------ Provided material ------
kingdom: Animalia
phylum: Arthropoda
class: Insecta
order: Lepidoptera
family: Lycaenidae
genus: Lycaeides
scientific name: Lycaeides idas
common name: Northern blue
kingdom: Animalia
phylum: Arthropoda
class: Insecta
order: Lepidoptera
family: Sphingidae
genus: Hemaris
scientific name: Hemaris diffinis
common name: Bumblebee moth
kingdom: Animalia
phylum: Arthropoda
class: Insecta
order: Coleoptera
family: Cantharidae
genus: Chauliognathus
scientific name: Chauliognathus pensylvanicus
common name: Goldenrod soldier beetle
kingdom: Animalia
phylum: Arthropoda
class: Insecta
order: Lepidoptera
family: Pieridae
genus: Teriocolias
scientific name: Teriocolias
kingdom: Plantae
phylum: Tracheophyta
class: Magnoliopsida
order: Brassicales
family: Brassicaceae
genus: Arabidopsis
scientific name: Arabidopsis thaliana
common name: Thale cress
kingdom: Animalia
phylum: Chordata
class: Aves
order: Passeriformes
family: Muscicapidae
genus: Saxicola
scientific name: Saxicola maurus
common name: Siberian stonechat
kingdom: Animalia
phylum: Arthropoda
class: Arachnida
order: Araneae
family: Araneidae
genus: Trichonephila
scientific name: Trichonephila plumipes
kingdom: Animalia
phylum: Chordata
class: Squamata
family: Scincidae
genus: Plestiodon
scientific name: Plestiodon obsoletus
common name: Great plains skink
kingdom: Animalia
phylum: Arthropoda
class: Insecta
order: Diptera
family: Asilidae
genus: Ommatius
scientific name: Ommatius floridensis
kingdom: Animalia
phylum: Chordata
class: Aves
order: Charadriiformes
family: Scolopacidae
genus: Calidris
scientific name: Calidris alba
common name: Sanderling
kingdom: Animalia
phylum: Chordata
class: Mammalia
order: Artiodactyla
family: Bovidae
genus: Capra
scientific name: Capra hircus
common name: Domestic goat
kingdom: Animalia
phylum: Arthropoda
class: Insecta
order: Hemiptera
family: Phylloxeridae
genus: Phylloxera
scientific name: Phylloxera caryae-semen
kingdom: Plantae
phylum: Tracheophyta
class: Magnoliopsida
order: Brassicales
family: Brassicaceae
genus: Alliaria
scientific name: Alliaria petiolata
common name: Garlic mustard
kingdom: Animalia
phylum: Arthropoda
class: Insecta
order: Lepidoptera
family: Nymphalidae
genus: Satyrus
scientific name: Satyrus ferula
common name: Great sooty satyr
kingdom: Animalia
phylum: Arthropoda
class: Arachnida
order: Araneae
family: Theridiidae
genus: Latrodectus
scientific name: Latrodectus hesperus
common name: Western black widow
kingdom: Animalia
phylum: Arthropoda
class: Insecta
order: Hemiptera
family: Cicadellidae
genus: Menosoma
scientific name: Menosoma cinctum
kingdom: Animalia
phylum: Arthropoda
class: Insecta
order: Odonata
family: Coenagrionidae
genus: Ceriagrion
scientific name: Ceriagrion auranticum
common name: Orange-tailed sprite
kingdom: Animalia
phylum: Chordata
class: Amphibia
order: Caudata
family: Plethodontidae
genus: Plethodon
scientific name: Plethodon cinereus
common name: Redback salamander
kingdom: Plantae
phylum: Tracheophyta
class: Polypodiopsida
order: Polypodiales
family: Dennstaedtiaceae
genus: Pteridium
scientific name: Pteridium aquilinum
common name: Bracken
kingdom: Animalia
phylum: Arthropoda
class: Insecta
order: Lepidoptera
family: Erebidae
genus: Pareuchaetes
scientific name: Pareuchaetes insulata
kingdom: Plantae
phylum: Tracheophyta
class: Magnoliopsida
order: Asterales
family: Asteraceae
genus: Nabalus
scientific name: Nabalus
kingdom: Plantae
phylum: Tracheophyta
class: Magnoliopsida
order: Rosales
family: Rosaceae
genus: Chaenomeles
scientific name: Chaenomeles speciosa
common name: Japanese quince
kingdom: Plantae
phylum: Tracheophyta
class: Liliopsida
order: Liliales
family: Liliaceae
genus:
------
**Problem statement:** Rewrite the material, starting at the beginning and ending at the line "class: Squamata", with "common name" replaced by "vernacular name" and everything else left unchanged.

**Finished answer:**
kingdom: Animalia
phylum: Arthropoda
class: Insecta
order: Lepidoptera
family: Lycaenidae
genus: Lycaeides
scientific name: Lycaeides idas
vernacular name: Northern blue
kingdom: Animalia
phylum: Arthropoda
class: Insecta
order: Lepidoptera
family: Sphingidae
genus: Hemaris
scientific name: Hemaris diffinis
vernacular name: Bumblebee moth
kingdom: Animalia
phylum: Arthropoda
class: Insecta
order: Coleoptera
family: Cantharidae
genus: Chauliognathus
scientific name: Chauliognathus pensylvanicus
vernacular name: Goldenrod soldier beetle
kingdom: Animalia
phylum: Arthropoda
class: Insecta
order: Lepidoptera
family: Pieridae
genus: Teriocolias
scientific name: Teriocolias
kingdom: Plantae
phylum: Tracheophyta
class: Magnoliopsida
order: Brassicales
family: Brassicaceae
genus: Arabidopsis
scientific name: Arabidopsis thaliana
vernacular name: Thale cress
kingdom: Animalia
phylum: Chordata
class: Aves
order: Passeriformes
family: Muscicapidae
genus: Saxicola
scientific name: Saxicola maurus
vernacular name: Siberian stonechat
kingdom: Animalia
phylum: Arthropoda
class: Arachnida
order: Araneae
family: Araneidae
genus: Trichonephila
scientific name: Trichonephila plumipes
kingdom: Animalia
phylum: Chordata
class: Squamata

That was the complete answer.